[Material provided — start]

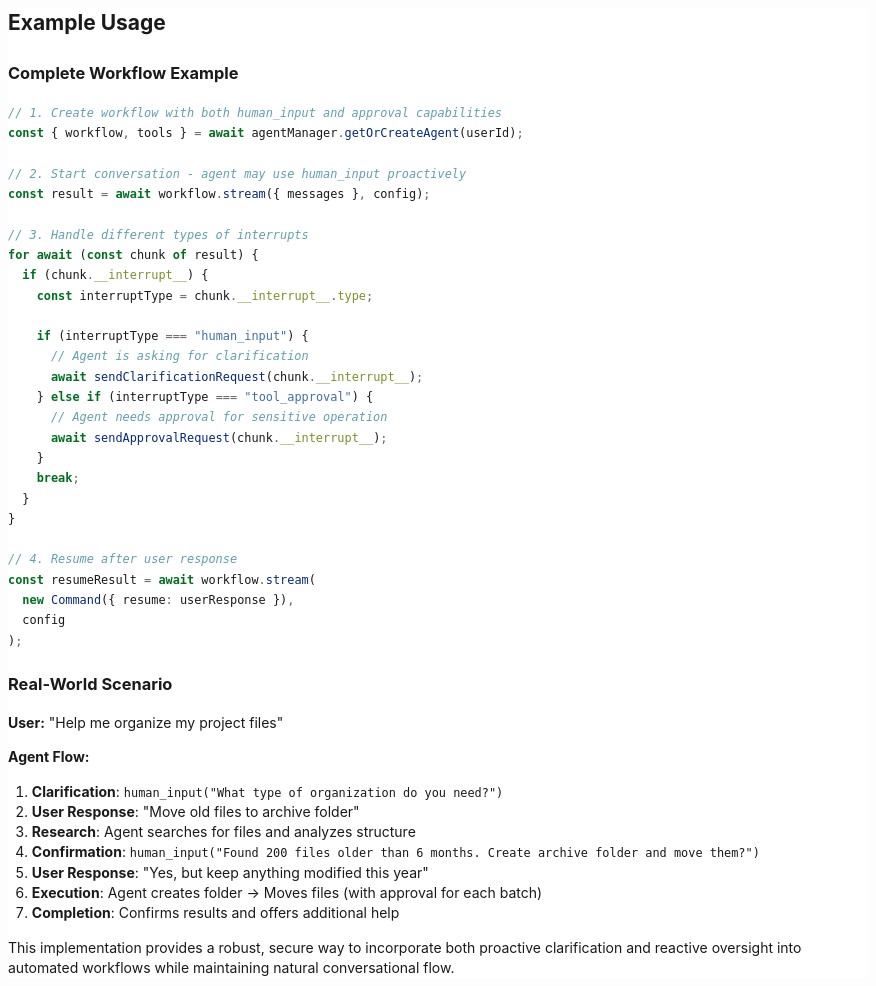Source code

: ## Example Usage

### Complete Workflow Example

```typescript
// 1. Create workflow with both human_input and approval capabilities
const { workflow, tools } = await agentManager.getOrCreateAgent(userId);

// 2. Start conversation - agent may use human_input proactively
const result = await workflow.stream({ messages }, config);

// 3. Handle different types of interrupts
for await (const chunk of result) {
  if (chunk.__interrupt__) {
    const interruptType = chunk.__interrupt__.type;
    
    if (interruptType === "human_input") {
      // Agent is asking for clarification
      await sendClarificationRequest(chunk.__interrupt__);
    } else if (interruptType === "tool_approval") {
      // Agent needs approval for sensitive operation
      await sendApprovalRequest(chunk.__interrupt__);
    }
    break;
  }
}

// 4. Resume after user response
const resumeResult = await workflow.stream(
  new Command({ resume: userResponse }),
  config
);
```

### Real-World Scenario

**User:** "Help me organize my project files"

**Agent Flow:**
1. **Clarification**: `human_input("What type of organization do you need?")`
2. **User Response**: "Move old files to archive folder"
3. **Research**: Agent searches for files and analyzes structure
4. **Confirmation**: `human_input("Found 200 files older than 6 months. Create archive folder and move them?")`
5. **User Response**: "Yes, but keep anything modified this year"
6. **Execution**: Agent creates folder → Moves files (with approval for each batch)
7. **Completion**: Confirms results and offers additional help

This implementation provides a robust, secure way to incorporate both proactive clarification and reactive oversight into automated workflows while maintaining natural conversational flow.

[Material provided — finish]

▸ Problem: Retype all of the listing above exactly, but keep its pictures out.

▸ Answer space:
Source code

: ## Example Usage

### Complete Workflow Example

```typescript
// 1. Create workflow with both human_input and approval capabilities
const { workflow, tools } = await agentManager.getOrCreateAgent(userId);

// 2. Start conversation - agent may use human_input proactively
const result = await workflow.stream({ messages }, config);

// 3. Handle different types of interrupts
for await (const chunk of result) {
  if (chunk.__interrupt__) {
    const interruptType = chunk.__interrupt__.type;
    
    if (interruptType === "human_input") {
      // Agent is asking for clarification
      await sendClarificationRequest(chunk.__interrupt__);
    } else if (interruptType === "tool_approval") {
      // Agent needs approval for sensitive operation
      await sendApprovalRequest(chunk.__interrupt__);
    }
    break;
  }
}

// 4. Resume after user response
const resumeResult = await workflow.stream(
  new Command({ resume: userResponse }),
  config
);
```

### Real-World Scenario

**User:** "Help me organize my project files"

**Agent Flow:**
1. **Clarification**: `human_input("What type of organization do you need?")`
2. **User Response**: "Move old files to archive folder"
3. **Research**: Agent searches for files and analyzes structure
4. **Confirmation**: `human_input("Found 200 files older than 6 months. Create archive folder and move them?")`
5. **User Response**: "Yes, but keep anything modified this year"
6. **Execution**: Agent creates folder → Moves files (with approval for each batch)
7. **Completion**: Confirms results and offers additional help

This implementation provides a robust, secure way to incorporate both proactive clarification and reactive oversight into automated workflows while maintaining natural conversational flow.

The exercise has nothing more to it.